Nous l’avons connu réalisateur et cinéaste qui s’inscrit dans une vision citoyenne de l’art. Son outil, le cinéma, a porté à l’écran les préoccupations des gens qui souffrent et offre à travers des débats la parole à ceux qui n’en ont jamais eu. Son projet s’avère plus ambitieux, il embrasse de nouvelles pistes et explore l’humain par d’autres voies. « Cypher » représente son actualité, un spectacle de danse-performance qui questionne le corps, la mémoire, la revanche et l’histoire.  Avec Ilyès Gharbi, Mohamed-Ali Benneji, Tarek Bouallagui, Ghazi Chebbi, Hassen Omri.

Dans le cadre d’une résidence artistique sous la houlette de l’Art Rue, le projet « Cypher » s’écrit en danse présenté par les danseurs et autour de leur vécu à travers la projection des images et des vidéos d’archives.

D’abord, il y a eu des ateliers et des stages. Un travail sur la voix et le corps, des projections et des débats. Le projet est monté au fil de répétitions et exercices qui ont eu lieu à Sidi Bouzid. Ces mêmes danseurs ont suivi aussi une initiation à l’image, au son et au montage et puis une formation technique pour devenir, eux-mêmes, régisseurs, assistants, « vidéo makers » de leurs propres spectacles. Tout un laboratoire se met en place pour une forme inédite du spectacle.

L’imaginaire et la créativité se sont exprimés à travers la danse. Le corps parle et raconte des histoires. « Cypher » ne voit pas le danseur en tant que corps dansant, mais en tant qu’entité porteuse de sa propre histoire, de son vécu et de son passé.

C’est l’histoire d’une mémoire qui croise le chemin du corps avec ses aptitudes et ses handicaps. Elle voit les limites du temps se dissiper. Entre l’espace physique et l’espace mental, se trouve tout un univers, celui des rêves de ce groupe de jeunes venant de Sidi Bouzid, aspirant l’infini.

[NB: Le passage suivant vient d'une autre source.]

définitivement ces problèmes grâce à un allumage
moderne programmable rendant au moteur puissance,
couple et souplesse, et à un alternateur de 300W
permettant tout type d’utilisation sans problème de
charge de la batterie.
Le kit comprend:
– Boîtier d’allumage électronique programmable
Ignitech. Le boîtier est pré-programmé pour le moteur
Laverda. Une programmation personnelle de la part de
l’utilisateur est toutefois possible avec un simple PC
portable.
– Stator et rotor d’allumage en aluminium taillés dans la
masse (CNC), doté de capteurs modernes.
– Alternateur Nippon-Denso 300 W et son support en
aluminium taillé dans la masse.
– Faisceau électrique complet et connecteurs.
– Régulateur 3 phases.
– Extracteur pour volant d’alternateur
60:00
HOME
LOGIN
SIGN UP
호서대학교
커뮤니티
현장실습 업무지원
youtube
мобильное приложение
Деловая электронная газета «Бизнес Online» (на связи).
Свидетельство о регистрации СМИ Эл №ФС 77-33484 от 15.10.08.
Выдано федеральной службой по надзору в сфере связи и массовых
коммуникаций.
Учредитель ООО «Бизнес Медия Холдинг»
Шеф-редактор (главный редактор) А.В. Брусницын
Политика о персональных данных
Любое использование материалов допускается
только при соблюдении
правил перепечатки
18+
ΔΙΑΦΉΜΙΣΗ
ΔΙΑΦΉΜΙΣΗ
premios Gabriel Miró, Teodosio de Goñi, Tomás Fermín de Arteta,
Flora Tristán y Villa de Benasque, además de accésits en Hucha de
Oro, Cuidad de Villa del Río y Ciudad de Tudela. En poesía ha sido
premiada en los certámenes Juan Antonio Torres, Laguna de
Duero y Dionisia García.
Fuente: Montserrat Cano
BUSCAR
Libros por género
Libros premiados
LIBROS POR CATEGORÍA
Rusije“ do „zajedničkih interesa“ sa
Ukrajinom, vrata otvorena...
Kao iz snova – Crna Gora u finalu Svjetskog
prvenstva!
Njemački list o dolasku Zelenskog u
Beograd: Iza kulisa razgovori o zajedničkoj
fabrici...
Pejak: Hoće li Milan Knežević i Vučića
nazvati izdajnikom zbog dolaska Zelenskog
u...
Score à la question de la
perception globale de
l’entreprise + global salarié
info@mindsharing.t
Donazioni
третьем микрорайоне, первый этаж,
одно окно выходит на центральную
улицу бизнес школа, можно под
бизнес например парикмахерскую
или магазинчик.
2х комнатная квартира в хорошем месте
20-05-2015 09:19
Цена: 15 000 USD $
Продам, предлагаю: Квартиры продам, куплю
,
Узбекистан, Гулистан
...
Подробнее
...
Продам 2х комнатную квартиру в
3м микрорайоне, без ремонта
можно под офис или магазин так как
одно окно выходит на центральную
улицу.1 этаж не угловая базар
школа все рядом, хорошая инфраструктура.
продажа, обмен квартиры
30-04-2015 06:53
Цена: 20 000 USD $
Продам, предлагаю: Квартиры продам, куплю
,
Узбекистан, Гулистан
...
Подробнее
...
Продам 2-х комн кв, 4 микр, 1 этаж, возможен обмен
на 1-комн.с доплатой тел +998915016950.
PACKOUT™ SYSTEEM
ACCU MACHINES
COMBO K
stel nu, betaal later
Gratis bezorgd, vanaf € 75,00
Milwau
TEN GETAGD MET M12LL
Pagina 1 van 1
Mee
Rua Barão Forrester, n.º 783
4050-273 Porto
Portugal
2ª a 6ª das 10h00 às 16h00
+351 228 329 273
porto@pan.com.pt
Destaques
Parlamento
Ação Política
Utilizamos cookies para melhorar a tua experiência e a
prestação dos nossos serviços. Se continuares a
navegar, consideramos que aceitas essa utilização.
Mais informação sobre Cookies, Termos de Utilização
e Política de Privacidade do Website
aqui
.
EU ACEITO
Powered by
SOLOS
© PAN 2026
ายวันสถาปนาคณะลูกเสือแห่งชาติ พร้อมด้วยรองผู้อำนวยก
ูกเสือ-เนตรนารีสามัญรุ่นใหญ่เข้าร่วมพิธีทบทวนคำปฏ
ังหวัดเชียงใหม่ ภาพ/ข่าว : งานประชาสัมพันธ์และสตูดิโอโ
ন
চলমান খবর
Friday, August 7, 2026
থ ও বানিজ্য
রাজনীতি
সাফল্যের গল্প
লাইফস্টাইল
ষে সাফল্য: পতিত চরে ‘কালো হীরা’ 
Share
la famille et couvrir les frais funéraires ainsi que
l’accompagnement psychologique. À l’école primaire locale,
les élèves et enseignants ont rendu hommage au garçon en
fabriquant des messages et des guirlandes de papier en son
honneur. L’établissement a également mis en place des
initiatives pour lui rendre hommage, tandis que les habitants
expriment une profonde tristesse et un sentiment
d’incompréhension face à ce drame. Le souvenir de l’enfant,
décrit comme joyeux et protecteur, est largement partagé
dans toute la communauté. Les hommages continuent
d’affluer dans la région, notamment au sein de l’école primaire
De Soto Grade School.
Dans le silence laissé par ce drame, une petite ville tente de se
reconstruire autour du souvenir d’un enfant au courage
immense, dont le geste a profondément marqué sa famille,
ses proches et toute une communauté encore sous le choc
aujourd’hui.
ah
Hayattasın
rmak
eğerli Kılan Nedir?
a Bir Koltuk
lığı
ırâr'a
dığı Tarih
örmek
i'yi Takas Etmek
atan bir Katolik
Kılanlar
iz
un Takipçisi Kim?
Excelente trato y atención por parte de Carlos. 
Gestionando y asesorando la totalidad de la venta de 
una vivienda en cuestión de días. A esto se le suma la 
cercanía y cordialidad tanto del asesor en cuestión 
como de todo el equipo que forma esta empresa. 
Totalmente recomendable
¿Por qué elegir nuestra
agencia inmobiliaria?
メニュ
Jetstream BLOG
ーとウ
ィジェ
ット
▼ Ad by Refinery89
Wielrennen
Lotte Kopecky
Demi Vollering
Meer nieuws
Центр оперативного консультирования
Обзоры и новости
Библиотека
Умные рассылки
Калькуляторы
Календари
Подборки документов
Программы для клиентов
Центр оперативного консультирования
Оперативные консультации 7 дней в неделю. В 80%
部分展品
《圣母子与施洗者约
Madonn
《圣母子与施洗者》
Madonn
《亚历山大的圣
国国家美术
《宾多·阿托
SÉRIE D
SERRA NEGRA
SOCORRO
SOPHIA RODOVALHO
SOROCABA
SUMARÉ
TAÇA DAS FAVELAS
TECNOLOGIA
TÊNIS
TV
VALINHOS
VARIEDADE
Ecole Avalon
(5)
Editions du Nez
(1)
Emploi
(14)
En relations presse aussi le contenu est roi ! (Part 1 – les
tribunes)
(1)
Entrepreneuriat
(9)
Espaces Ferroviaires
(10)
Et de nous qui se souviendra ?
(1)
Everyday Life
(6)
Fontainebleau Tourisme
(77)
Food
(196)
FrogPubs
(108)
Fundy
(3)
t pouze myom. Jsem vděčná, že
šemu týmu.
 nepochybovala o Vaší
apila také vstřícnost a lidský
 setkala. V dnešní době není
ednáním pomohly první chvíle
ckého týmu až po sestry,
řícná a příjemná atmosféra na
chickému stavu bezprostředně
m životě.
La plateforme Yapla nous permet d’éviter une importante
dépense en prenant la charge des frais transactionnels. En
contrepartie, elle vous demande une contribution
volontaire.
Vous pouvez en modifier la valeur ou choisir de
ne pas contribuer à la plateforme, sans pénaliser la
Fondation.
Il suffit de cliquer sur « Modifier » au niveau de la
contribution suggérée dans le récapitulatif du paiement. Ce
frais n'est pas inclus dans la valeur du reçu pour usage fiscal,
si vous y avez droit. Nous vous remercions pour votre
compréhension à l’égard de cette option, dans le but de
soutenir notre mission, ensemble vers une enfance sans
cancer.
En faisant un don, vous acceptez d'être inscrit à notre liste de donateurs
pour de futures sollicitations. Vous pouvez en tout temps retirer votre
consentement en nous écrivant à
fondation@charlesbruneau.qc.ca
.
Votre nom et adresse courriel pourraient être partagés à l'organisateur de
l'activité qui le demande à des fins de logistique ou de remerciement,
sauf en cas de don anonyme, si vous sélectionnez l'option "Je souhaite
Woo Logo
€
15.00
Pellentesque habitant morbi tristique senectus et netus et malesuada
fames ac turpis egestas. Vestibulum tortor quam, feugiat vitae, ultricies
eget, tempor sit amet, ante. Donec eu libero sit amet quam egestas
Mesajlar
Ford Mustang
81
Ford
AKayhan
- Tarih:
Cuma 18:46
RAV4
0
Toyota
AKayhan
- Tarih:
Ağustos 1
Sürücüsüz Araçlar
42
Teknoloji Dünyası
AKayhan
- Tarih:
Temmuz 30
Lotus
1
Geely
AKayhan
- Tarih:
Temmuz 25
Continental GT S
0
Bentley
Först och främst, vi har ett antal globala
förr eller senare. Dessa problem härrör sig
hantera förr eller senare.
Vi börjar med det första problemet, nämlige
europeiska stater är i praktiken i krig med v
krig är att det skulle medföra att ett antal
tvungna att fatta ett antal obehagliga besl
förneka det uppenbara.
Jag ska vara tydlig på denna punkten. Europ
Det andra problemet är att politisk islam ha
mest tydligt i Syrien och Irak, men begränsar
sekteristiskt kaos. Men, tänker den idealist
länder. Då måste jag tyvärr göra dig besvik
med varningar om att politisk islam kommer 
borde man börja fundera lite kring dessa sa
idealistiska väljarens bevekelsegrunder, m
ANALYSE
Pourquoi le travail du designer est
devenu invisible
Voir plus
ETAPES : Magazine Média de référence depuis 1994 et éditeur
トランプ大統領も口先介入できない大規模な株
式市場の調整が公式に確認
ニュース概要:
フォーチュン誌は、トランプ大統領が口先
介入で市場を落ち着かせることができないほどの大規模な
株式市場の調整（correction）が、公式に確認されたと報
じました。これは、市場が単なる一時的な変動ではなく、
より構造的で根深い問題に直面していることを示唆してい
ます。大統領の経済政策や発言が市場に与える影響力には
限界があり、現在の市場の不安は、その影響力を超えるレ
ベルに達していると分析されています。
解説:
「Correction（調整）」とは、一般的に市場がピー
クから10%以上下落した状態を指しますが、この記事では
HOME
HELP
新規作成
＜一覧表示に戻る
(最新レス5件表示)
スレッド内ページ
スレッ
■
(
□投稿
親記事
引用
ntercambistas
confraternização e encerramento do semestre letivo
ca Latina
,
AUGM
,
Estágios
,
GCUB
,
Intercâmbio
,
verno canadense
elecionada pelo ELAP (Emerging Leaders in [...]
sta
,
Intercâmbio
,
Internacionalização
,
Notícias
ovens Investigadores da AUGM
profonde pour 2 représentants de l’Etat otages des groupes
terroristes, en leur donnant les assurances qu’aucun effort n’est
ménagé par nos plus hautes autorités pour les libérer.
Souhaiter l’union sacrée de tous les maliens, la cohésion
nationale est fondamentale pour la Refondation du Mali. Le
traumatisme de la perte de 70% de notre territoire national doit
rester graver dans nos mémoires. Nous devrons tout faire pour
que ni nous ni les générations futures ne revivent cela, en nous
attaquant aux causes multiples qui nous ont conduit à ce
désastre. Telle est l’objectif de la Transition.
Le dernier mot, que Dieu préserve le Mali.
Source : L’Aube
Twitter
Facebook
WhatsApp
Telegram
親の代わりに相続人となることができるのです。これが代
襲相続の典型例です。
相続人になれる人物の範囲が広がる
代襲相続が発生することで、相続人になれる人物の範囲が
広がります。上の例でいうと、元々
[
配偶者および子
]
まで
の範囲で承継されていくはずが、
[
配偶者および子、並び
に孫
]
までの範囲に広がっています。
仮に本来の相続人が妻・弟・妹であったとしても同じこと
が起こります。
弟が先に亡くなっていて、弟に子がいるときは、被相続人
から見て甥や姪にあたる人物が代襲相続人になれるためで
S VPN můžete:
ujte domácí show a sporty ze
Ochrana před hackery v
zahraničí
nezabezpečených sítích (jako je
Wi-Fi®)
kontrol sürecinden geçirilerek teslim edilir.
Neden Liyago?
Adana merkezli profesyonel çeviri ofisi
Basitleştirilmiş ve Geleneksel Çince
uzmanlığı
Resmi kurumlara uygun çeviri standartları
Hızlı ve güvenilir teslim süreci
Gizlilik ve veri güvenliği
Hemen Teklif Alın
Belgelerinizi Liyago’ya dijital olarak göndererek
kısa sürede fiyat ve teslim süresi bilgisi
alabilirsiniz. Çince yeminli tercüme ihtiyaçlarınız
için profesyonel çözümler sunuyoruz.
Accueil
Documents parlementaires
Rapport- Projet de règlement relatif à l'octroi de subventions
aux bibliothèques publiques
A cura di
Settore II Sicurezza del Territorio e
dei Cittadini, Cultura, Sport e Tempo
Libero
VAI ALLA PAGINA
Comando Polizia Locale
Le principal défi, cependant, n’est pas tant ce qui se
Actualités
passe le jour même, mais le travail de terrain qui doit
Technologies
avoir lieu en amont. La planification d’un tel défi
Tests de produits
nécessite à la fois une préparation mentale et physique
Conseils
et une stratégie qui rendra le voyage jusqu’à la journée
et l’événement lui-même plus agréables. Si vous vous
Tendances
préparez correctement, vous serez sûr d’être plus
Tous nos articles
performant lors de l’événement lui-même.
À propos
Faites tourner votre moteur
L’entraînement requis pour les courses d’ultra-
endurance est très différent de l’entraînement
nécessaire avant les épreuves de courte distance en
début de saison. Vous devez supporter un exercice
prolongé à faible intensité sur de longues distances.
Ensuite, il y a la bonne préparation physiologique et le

La performance consiste en une création artistique rassemblant cinq break-danseurs. Elle est accompagnée d’une projection images et vidéo qui défile pendant la danse. La projection se compose de deux volets ; une projection des images d’archives qui constituent la mémoire personnelle des danseurs (la ville, les souvenirs et événements qui les ont marqués) et d’une seconde vidéo filmée à l’inverse, une manière de remonter le temps pour puiser dans une mémoire qui les rassemble. Les danseurs sont une illustration des mouvements et un lieu de mémoire.

Ridha Telili ne se détache pas de ses outils cinématographiques, il les met au service du projet, jouant sur l’axe du temps et la temporalité de l’œuvre. Les spectateurs et les interprètes, quel que soit l’espace qui les unis, transhument dans un flash-back qui revient au point de départ. «Cypher» opère un voyage dans le temps du début à la fin et de la fin vers le début suivant un axe temporel amovible.

Du corps à la mémoire du corps

Un groupe de jeunes danseurs de break dance se retrouvent sur un chemin dur et périlleux. Tiraillés entre la vie qu’ils mènent et les rêves qu’ils aspirent à réaliser, ils se battent pour trouver dans l’art un refuge. Leur quotidien est teinté de noirceur et dominé par la violence. Mais leur énergie est débordante. Dans un espace dépourvu de vie culturelle, face à la déscolarisation et à la précarité, deux possibilités s’offrent à eux : l’univers de la drogue, de l’alcool et de l’immigration clandestine où la culture hip-hop s’exprime en graffiti, break dance et le DJing. Le break dance est l’expression d’une jeunesse refusant de se résigner à ce réel assassin, mais aussi un moyen de sublimation de toute la violence qu’ elle encaisse. En un mot : une revanche sur une existence qui l’opprime

Ridha Telili se laisse guider par le rythme de ces jeunes et celui de la ville exprimé par le corps et par la musique. Les mouvements d’un corps qui ne cesse d’expérimenter ses limites physiques, parfois dangereuses et irréversibles. Chaque mouvement physique est associé à un mouvement mental. Un danseur doit affronter sa peur dans chaque mouvement et relève le défi de faire de son corps une œuvre éphémère.

Pour Ridha Telili, «Cypher» vient dans la continuité d’une recherche déjà entamée et d’un questionnement relatif à l’espace, au corps et au temps.